Well, there's no way to get any perspective on whether THRILLER will sell
when it's as distant as the work of The Who and Zep...yet, anyway. And I
don't know that any record exec would call the sales of HISTORY "disappointing."

>>I have to judge a band like this: performance (The Who knew no rivals here)
>
>Disagreed.

Well, I can only judge by the boots of both bands that I have, which cover
Zep's best period live and all of the Who's career. Zep were great there for
about four years, maybe five...and then they began to slip. The Who, of
course, had at least 12 years.
And then there is, of course, the opinion of the people who saw them in the
mid to late 60s/early 70s (who named The Who: "The greatest live Rock
band"). I myself saw Zepplin in the Spring of `75 and The Who 11/75, and I
can easily stand by what I've said.

>No, I'd have to disagree here.  A lot of those formula, "hair bands" were 
>Led-Clones (to quote Gary Moore).  They weren't just *influenced* by Zep; 
>they copied Zep (and even then they couldn't get it right). 

Well, then you are actually agreeing with me. Influenced or copying, it's
all cut from the same cloth.

>Besides, you left out some of the other artists who were influenced or
>inspired by Led Zeppelin, including Aerosmith, Rush, Van Halen, Neil Young, 
>Tori Amos, Heart, Dream Theater, Phish, etc.

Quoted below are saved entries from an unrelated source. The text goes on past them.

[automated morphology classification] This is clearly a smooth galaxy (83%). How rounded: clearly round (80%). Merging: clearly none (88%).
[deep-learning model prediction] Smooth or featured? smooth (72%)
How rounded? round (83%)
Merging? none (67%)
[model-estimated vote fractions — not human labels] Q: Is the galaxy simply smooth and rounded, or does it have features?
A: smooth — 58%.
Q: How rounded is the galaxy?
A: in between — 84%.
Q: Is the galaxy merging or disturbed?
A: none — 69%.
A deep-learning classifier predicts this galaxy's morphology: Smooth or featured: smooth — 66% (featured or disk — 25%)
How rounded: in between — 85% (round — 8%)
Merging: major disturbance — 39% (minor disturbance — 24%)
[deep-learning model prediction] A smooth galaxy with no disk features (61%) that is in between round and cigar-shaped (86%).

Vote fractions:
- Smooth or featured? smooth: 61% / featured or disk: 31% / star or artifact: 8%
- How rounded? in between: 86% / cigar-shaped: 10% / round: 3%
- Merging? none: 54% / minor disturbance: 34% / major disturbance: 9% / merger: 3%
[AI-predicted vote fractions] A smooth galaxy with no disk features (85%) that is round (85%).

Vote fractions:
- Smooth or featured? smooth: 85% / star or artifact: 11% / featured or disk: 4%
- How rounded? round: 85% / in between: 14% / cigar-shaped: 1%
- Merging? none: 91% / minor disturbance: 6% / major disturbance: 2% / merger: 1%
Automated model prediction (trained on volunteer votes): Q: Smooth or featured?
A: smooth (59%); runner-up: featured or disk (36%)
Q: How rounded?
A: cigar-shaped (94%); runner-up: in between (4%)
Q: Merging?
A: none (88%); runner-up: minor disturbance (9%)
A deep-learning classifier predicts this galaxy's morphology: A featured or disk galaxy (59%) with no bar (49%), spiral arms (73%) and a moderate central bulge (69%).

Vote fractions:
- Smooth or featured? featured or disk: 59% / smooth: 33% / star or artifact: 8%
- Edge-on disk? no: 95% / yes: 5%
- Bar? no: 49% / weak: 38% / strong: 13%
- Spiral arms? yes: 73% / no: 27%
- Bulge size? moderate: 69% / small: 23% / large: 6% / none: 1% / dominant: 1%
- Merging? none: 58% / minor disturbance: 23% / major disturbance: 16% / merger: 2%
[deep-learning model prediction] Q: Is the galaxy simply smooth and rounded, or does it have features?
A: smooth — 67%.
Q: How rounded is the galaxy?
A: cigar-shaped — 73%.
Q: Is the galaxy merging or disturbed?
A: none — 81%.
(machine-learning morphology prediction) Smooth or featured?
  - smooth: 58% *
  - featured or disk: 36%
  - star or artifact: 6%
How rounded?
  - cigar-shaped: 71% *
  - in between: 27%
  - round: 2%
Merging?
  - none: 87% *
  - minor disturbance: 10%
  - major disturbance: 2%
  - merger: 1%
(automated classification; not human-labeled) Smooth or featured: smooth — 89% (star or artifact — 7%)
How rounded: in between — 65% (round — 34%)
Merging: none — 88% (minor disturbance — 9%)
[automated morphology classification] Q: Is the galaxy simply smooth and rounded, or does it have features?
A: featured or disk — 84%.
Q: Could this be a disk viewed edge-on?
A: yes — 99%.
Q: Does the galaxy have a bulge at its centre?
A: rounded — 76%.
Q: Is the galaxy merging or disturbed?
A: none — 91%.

Well, apart from Neil Young I'm not too impressed by any of these. And
especially Rush (sterile, no depth...they are a great example of music with
no emotion, like REO & Kansas), Aerosmith (more influenced by The Stones,
I'd say), Van Halen (a definite formula band, and a direct Zep clone), and
Heart (yeesh!). I can't say that any of them added to much for Rock history
(except for Eddie Van Halen's guitarwork -only- and I'm equally unimpressed
with what THAT has brought us).
Of course, that is just my humble opinion...
One final word concerning Van Halen. That Zep was influenced by The Who is
fairly easy to see...from the structure of the songs (excepting that Page
was a Blues style guitarist rather than a chord player) down to the
three-musicians-plus-one-blonde-lead-singer. VH was the "next generation" of
this influence...and a little something was lost each time.